##### Data for processing #####
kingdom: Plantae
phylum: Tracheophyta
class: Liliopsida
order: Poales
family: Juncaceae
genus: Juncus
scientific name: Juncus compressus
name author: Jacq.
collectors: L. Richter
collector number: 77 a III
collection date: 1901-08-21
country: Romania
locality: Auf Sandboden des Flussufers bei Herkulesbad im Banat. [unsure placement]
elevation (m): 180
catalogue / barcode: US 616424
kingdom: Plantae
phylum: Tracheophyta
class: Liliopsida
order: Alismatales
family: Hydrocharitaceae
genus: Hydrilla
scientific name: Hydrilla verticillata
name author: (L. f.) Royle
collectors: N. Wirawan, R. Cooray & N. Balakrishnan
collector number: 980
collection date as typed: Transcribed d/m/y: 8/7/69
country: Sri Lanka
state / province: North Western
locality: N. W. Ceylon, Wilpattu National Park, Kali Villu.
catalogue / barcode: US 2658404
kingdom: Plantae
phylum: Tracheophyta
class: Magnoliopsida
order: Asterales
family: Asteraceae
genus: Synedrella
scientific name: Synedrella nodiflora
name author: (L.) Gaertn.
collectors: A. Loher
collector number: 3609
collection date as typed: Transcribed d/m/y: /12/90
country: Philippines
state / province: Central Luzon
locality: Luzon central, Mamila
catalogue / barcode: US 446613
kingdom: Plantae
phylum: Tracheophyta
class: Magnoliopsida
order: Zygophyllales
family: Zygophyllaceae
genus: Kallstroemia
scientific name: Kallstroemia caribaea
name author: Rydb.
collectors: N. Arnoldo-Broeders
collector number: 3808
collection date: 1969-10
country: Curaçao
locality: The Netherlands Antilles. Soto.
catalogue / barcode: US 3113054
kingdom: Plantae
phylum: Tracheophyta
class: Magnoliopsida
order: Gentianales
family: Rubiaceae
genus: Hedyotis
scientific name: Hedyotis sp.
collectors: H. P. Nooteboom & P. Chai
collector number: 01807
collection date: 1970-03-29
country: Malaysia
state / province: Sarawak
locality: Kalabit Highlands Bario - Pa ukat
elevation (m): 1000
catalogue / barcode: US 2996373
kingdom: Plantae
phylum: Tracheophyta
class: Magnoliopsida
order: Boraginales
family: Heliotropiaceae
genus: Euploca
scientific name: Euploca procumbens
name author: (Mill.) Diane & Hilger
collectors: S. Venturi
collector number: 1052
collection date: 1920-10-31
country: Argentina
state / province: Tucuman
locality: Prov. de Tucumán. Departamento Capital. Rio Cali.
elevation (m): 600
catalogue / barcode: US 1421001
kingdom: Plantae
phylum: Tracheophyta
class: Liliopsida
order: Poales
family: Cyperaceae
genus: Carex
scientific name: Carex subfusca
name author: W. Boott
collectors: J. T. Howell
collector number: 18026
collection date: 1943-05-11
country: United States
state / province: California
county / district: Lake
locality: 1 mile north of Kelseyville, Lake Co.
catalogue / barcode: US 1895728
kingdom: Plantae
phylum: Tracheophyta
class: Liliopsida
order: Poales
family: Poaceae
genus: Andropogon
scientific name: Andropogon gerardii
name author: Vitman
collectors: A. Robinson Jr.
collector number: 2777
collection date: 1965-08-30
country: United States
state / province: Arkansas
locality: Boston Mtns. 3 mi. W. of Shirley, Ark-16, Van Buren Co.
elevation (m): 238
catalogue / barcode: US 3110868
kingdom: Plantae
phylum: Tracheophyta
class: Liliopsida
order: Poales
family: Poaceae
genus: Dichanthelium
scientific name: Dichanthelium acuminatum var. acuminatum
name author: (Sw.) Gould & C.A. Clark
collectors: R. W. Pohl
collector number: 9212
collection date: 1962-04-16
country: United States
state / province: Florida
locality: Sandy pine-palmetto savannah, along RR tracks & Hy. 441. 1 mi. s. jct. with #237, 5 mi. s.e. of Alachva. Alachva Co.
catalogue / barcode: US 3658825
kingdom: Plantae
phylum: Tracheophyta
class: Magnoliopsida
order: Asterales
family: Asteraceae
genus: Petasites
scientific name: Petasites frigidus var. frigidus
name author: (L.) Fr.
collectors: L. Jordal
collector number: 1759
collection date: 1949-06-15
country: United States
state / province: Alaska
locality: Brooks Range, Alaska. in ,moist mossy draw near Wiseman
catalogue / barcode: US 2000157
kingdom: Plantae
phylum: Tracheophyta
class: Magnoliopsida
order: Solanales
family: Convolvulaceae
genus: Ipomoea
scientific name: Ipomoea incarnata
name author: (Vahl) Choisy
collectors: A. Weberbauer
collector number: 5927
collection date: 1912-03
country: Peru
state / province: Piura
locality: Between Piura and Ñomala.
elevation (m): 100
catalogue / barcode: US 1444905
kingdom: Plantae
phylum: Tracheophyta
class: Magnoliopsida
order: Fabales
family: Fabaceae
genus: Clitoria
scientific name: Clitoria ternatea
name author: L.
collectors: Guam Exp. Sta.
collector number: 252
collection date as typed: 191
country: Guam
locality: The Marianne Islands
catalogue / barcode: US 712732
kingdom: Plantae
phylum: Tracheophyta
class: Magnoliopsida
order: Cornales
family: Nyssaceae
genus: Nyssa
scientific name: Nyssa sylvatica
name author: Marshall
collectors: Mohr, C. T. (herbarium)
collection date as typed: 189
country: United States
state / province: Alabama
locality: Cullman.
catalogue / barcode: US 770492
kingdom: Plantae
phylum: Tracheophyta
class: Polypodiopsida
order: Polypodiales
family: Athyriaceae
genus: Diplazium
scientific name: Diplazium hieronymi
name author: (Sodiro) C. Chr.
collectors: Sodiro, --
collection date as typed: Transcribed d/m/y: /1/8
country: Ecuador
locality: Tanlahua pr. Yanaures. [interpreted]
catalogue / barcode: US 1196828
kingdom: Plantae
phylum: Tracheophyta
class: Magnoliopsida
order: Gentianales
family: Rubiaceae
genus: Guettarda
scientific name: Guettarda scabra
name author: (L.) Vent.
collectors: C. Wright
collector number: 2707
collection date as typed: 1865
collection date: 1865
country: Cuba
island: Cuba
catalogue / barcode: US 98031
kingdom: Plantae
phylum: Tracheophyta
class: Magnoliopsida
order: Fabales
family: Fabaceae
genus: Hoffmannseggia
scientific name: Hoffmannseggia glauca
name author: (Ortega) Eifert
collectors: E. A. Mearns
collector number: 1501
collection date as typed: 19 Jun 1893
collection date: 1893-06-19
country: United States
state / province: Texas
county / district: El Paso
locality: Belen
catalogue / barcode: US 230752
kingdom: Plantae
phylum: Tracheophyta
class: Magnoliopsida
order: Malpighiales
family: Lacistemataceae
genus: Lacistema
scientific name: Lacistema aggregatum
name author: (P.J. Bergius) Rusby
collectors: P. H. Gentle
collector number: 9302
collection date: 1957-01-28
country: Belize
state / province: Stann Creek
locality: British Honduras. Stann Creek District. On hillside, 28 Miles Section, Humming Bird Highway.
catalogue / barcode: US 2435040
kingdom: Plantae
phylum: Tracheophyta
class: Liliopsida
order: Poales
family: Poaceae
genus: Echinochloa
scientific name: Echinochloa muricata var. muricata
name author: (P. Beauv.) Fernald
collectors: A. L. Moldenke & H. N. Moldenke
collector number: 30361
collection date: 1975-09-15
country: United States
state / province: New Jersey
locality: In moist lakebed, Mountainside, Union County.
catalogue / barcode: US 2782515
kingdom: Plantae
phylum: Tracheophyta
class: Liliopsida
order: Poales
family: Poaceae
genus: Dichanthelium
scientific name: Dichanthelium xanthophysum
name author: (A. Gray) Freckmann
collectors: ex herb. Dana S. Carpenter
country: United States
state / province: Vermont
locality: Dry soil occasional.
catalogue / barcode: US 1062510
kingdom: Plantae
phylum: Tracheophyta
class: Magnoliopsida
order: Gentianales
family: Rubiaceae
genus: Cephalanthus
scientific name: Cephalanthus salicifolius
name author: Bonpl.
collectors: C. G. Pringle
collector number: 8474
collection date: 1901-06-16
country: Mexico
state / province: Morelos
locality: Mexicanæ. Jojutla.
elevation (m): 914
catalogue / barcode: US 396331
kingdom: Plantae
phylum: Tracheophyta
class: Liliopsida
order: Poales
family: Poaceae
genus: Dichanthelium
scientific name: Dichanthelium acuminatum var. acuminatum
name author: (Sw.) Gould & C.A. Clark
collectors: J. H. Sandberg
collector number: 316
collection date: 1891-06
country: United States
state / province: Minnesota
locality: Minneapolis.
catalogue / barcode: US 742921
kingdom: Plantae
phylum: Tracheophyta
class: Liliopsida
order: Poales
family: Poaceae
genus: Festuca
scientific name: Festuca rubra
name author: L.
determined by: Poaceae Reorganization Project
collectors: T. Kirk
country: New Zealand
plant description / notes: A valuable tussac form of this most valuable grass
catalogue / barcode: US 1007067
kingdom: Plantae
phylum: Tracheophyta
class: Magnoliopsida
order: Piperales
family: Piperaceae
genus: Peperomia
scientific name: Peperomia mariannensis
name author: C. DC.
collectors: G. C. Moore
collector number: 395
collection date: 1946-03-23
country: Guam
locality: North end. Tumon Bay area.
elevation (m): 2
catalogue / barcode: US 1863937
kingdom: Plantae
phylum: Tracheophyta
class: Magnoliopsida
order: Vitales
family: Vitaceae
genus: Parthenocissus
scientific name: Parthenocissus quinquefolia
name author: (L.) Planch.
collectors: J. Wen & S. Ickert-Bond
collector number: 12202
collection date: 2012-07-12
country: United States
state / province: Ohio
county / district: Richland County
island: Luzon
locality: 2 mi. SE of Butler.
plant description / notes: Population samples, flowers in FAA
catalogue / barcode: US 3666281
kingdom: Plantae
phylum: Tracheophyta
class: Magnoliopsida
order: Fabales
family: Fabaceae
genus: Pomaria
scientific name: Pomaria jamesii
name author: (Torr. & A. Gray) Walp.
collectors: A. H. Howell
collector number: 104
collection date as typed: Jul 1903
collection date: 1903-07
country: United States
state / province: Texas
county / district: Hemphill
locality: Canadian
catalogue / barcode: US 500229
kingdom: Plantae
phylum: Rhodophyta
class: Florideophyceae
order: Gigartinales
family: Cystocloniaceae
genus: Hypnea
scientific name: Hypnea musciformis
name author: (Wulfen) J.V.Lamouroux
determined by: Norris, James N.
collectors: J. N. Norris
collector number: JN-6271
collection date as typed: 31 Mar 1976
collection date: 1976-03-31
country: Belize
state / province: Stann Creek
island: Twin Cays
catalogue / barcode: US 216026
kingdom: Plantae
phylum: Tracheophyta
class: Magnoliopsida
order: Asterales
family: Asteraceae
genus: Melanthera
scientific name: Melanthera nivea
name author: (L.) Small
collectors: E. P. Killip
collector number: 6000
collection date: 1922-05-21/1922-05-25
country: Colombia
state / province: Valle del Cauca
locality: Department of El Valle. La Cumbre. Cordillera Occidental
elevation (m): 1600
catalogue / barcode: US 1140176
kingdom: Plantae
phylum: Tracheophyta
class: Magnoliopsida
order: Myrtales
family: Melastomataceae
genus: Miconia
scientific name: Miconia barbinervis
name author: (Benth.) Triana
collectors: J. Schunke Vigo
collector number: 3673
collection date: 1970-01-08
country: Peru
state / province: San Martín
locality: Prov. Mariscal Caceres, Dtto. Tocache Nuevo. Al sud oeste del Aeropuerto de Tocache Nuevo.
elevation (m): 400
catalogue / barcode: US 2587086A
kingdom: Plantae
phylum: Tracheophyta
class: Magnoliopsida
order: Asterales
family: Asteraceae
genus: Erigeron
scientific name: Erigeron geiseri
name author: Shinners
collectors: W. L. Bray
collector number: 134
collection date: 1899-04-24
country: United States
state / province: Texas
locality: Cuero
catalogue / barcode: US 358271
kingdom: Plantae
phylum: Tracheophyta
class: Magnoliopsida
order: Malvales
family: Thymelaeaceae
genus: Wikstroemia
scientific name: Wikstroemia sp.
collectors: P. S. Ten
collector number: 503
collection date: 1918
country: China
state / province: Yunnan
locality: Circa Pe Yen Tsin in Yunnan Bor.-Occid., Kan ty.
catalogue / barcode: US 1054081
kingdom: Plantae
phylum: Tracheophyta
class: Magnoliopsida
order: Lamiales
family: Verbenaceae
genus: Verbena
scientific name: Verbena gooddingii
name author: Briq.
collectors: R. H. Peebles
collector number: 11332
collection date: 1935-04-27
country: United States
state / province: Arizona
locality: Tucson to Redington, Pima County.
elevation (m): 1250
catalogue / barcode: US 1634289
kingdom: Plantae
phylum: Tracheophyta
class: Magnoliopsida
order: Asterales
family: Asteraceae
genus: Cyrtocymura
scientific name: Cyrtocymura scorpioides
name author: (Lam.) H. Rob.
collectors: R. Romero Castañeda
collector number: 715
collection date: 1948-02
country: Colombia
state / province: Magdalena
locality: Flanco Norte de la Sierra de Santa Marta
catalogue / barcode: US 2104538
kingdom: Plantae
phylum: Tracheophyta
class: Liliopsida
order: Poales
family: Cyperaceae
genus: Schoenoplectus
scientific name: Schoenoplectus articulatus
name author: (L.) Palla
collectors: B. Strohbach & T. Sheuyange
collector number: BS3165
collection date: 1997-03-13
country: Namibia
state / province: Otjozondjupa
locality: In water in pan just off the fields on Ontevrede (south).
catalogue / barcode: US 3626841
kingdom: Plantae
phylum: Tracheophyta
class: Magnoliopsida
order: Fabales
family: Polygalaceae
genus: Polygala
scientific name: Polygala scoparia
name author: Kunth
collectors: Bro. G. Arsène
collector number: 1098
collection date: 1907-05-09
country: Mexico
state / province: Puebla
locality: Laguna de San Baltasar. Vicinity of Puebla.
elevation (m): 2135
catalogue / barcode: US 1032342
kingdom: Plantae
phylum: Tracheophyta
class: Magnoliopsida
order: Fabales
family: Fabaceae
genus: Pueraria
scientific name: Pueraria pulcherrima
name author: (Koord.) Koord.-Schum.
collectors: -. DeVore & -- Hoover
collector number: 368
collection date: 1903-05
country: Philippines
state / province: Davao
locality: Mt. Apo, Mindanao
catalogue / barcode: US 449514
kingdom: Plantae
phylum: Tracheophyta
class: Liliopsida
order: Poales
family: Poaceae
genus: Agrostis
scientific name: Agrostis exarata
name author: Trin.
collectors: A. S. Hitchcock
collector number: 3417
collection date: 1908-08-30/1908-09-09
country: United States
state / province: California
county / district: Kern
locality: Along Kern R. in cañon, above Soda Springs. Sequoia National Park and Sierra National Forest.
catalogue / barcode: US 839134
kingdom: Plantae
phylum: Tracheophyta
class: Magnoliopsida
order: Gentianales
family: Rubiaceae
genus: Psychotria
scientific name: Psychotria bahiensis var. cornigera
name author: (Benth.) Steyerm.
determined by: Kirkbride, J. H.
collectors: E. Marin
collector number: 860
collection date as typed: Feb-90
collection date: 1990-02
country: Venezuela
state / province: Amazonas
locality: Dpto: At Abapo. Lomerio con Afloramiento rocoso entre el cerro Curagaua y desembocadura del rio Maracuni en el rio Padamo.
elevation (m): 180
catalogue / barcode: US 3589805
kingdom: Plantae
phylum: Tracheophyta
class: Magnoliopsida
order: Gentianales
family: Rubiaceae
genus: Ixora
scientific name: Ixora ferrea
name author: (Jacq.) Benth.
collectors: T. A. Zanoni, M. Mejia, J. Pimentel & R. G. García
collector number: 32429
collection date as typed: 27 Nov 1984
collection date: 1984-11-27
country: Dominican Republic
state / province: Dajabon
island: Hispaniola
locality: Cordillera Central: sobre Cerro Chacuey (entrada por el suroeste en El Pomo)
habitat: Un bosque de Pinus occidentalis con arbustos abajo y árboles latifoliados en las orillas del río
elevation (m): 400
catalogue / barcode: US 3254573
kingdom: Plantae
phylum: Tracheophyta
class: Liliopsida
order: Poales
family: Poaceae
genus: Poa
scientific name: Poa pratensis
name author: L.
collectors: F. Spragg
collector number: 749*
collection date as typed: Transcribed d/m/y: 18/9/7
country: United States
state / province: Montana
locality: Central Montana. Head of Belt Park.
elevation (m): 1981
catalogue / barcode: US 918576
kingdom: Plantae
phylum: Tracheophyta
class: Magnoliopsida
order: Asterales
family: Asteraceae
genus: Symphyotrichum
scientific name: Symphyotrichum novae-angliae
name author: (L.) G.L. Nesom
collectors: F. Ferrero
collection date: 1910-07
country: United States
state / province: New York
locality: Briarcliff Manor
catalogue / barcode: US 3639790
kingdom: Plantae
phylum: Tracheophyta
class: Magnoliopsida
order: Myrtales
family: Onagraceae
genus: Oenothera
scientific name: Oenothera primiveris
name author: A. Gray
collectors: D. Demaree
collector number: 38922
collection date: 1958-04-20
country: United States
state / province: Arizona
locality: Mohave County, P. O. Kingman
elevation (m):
#####
Required work: Starting with the line that contains "collectors: A. Weberbauer" and going on through the line that contains "family: Nyssaceae", write out those lines again with "locality" changed to "site" and nothing else altered.

Solution to this exercise:
collectors: A. Weberbauer
collector number: 5927
collection date: 1912-03
country: Peru
state / province: Piura
site: Between Piura and Ñomala.
elevation (m): 100
catalogue / barcode: US 1444905
kingdom: Plantae
phylum: Tracheophyta
class: Magnoliopsida
order: Fabales
family: Fabaceae
genus: Clitoria
scientific name: Clitoria ternatea
name author: L.
collectors: Guam Exp. Sta.
collector number: 252
collection date as typed: 191
country: Guam
site: The Marianne Islands
catalogue / barcode: US 712732
kingdom: Plantae
phylum: Tracheophyta
class: Magnoliopsida
order: Cornales
family: Nyssaceae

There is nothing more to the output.